Inho
Desde que o mundo é mundo, nós, os escritores, fomos forçados a ouvir um sem-fim de absurdos a respeito de nossa profissão – passou-se o tempo no qual ao menos nos dirigiam um certo temor reverencial, um respeito relutante por sermos os vates, com o poder outorgado pelas Musas de enxergar o passado e o futuro. Uma das (se não A) maiores provas da crescente falta de respeito para com nossa profissão é o fato de nem ao menos ser considerada uma profissão.
Este que vos fala (ou, melhor dizendo, escreve) já ouviu incontáveis barbaridades a respeito da classe dos autores, demasiado enfurecedoras para que sejam aqui mencionadas sem que queira eu destruir a caneta que seguro, mas registro pelo menos uma por ser a grande constante: “Como é bom não precisar trabalhar! A vida de escritor deve ser a coisa mais simples que há.

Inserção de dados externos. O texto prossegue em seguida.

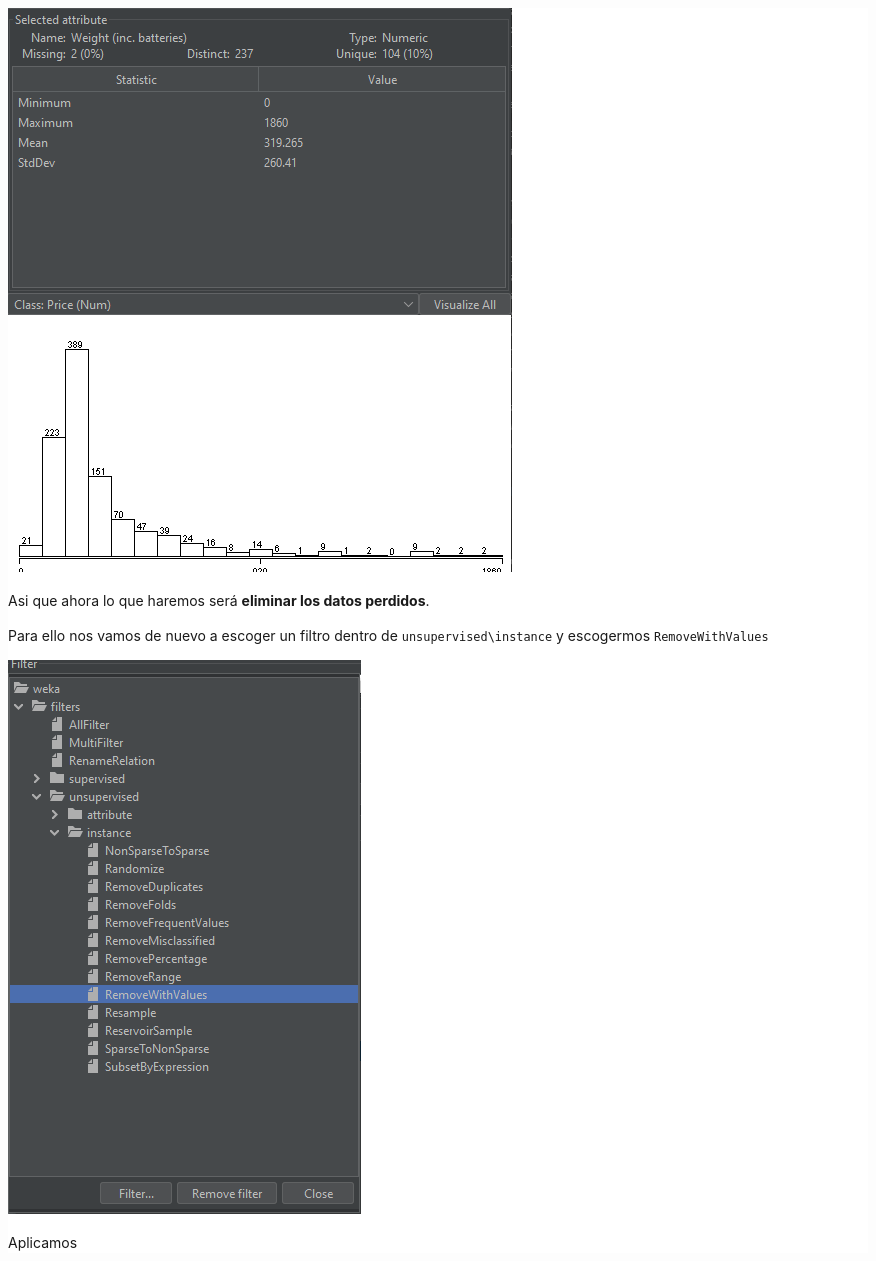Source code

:![alt text](images/image-9.png)<p>
Asi que ahora lo que haremos será **eliminar los datos perdidos**.<p>
Para ello nos vamos de nuevo a escoger un filtro dentro de `unsupervised\instance` y escogermos `RemoveWithValues`<p>
![alt text](images/image-11.png)<p>
Aplicamos<p>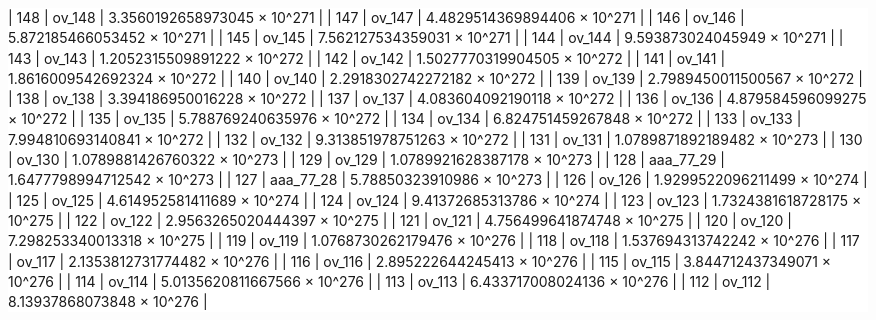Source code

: | 148 | ov_148 | 3.3560192658973045 × 10^271 |
| 147 | ov_147 | 4.4829514369894406 × 10^271 |
| 146 | ov_146 | 5.872185466053452 × 10^271 |
| 145 | ov_145 | 7.562127534359031 × 10^271 |
| 144 | ov_144 | 9.593873024045949 × 10^271 |
| 143 | ov_143 | 1.2052315509891222 × 10^272 |
| 142 | ov_142 | 1.5027770319904505 × 10^272 |
| 141 | ov_141 | 1.8616009542692324 × 10^272 |
| 140 | ov_140 | 2.2918302742272182 × 10^272 |
| 139 | ov_139 | 2.7989450011500567 × 10^272 |
| 138 | ov_138 | 3.394186950016228 × 10^272 |
| 137 | ov_137 | 4.083604092190118 × 10^272 |
| 136 | ov_136 | 4.879584596099275 × 10^272 |
| 135 | ov_135 | 5.788769240635976 × 10^272 |
| 134 | ov_134 | 6.824751459267848 × 10^272 |
| 133 | ov_133 | 7.994810693140841 × 10^272 |
| 132 | ov_132 | 9.313851978751263 × 10^272 |
| 131 | ov_131 | 1.0789871892189482 × 10^273 |
| 130 | ov_130 | 1.0789881426760322 × 10^273 |
| 129 | ov_129 | 1.0789921628387178 × 10^273 |
| 128 | aaa_77_29 | 1.6477798994712542 × 10^273 |
| 127 | aaa_77_28 | 5.78850323910986 × 10^273 |
| 126 | ov_126 | 1.9299522096211499 × 10^274 |
| 125 | ov_125 | 4.614952581411689 × 10^274 |
| 124 | ov_124 | 9.41372685313786 × 10^274 |
| 123 | ov_123 | 1.7324381618728175 × 10^275 |
| 122 | ov_122 | 2.9563265020444397 × 10^275 |
| 121 | ov_121 | 4.756499641874748 × 10^275 |
| 120 | ov_120 | 7.298253340013318 × 10^275 |
| 119 | ov_119 | 1.0768730262179476 × 10^276 |
| 118 | ov_118 | 1.537694313742242 × 10^276 |
| 117 | ov_117 | 2.1353812731774482 × 10^276 |
| 116 | ov_116 | 2.895222644245413 × 10^276 |
| 115 | ov_115 | 3.844712437349071 × 10^276 |
| 114 | ov_114 | 5.0135620811667566 × 10^276 |
| 113 | ov_113 | 6.433717008024136 × 10^276 |
| 112 | ov_112 | 8.13937868073848 × 10^276 |
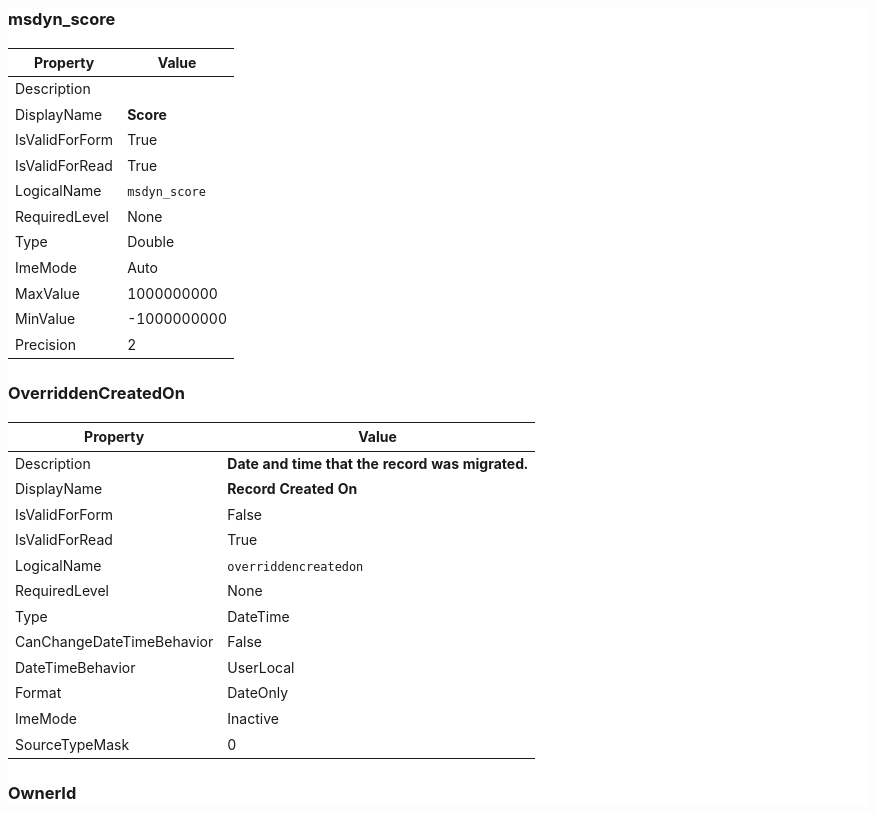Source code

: ### <a name="BKMK_msdyn_score"></a> msdyn_score

|Property|Value|
|---|---|
|Description||
|DisplayName|**Score**|
|IsValidForForm|True|
|IsValidForRead|True|
|LogicalName|`msdyn_score`|
|RequiredLevel|None|
|Type|Double|
|ImeMode|Auto|
|MaxValue|1000000000|
|MinValue|-1000000000|
|Precision|2|

### <a name="BKMK_OverriddenCreatedOn"></a> OverriddenCreatedOn

|Property|Value|
|---|---|
|Description|**Date and time that the record was migrated.**|
|DisplayName|**Record Created On**|
|IsValidForForm|False|
|IsValidForRead|True|
|LogicalName|`overriddencreatedon`|
|RequiredLevel|None|
|Type|DateTime|
|CanChangeDateTimeBehavior|False|
|DateTimeBehavior|UserLocal|
|Format|DateOnly|
|ImeMode|Inactive|
|SourceTypeMask|0|

### <a name="BKMK_OwnerId"></a> OwnerId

Tão somente se escreve, o dia inteiro!” E por mais que tente explicar-lhes a respeito de minha rotina, quase gravada em pedra, que emprego para que escreva, pelo menos toda semana, qualquer linha de qualquer coisa que seja; que esforços mentais estafam tanto quanto os físicos; que planejar um escrito, seja em prosa ou em verso, exige doses cavalares de concentração e preparo, por mais prodigioso e prolífico que um autor seja – de nada adianta. Um outro argumento, ainda pior que este mas também incluído dentro do anterior, é que a arte como um todo não tem serventia para a sociedade – herança das patacoadas de Platão. Mas uma grande constante dentre as pessoas que defendem estes argumentos é que estão todas aprisionadas num sistema horrível, substrato do capitalismo exacerbado, ao qual dei o nome de sistema do inho.
Longe de ser quem o descobriu, pois é um sistema quase tão velho quanto o Ocidente e até já descrito de forma muito mais magistral por penas como as de Schopenhauer e Raul Seixas, só cri que seria conveniente coligi-lo num todo coeso para que meus leitores possam compará-lo com todos os outros exemplos anteriores que a evolução da sociedade nos legou. Muito que bem – sigamos.
Uma pessoa submetida ao sistema do inho tem algum empreguinho, que pode ser bem pago ou não: afinal, o que lhe importa é receber seu salariozinho das mãos do patrãozinho. Muito provavelmente o empregará para comprar um carrinho e/ou uma casinha para construir uma familiazinha e, quem sabe, eventualmente fazer com eles algum passeiozinho, alguma viagenzinha… Diga-se de passagem, travar um diálogo com essas pessoas é uma experiência fantástica por si só; futilidadezinhas, negocinhos (particularmente entre aqueles que põem um terninho, uma gravatinha e trabalham num cubiculozinho), algum programazinho de TV – mas existem aqueles dotados de grande cultura, sim! Jamais é bom generalizar. Os leitorezinhos ávidos por um bom bestsellerzinho, um bom coachzinho… Preciso me prolongar mais ou isto já é o suficiente para seu entendimentozinho?
Eu, porém, não consigo odiar estes tristes sujeitinhos. O fiz no passado, quando ainda era dotado de uma sensibilidade romântica que cria ser capaz de mudar o mundo, mas hoje até eu precisei prostituir partes desta sensibilidade por uns cobres e não mais a tenho. Retomando o raciocínio, no entanto – tenho mais pena destas pessoas do que raiva. Afinal de contas, deve ser entristecedor viver sem imaginação e engenho – atributos estes que cimentam o status do Homem como um ser constituído à imagem e semelhança de Deus. Deve ser também igualmente estarrecedor viver preso a uma vida de vaidades, correndo atrás do Deus-Dinheiro e de aparências, e não conseguir escapar de um círculo tão vicioso com um bom livro a servir-lhe de mentor. Os nazistas orgulhosamente proclamavam “Arbeit macht frei” – o trabalho liberta. Um grande e santo homem já escreveu que o segredo de uma vida melhor era orar e trabalhar: “Ora et labora!” Mas no fim o trabalho não enobrece – ele embrutece.
Sem o poeta, primus inter pares e o “legislador tácito do mundo”, a árdua tarefa de existir perde sua aventura, e nada nem ninguém nos desviará de nosso propósito.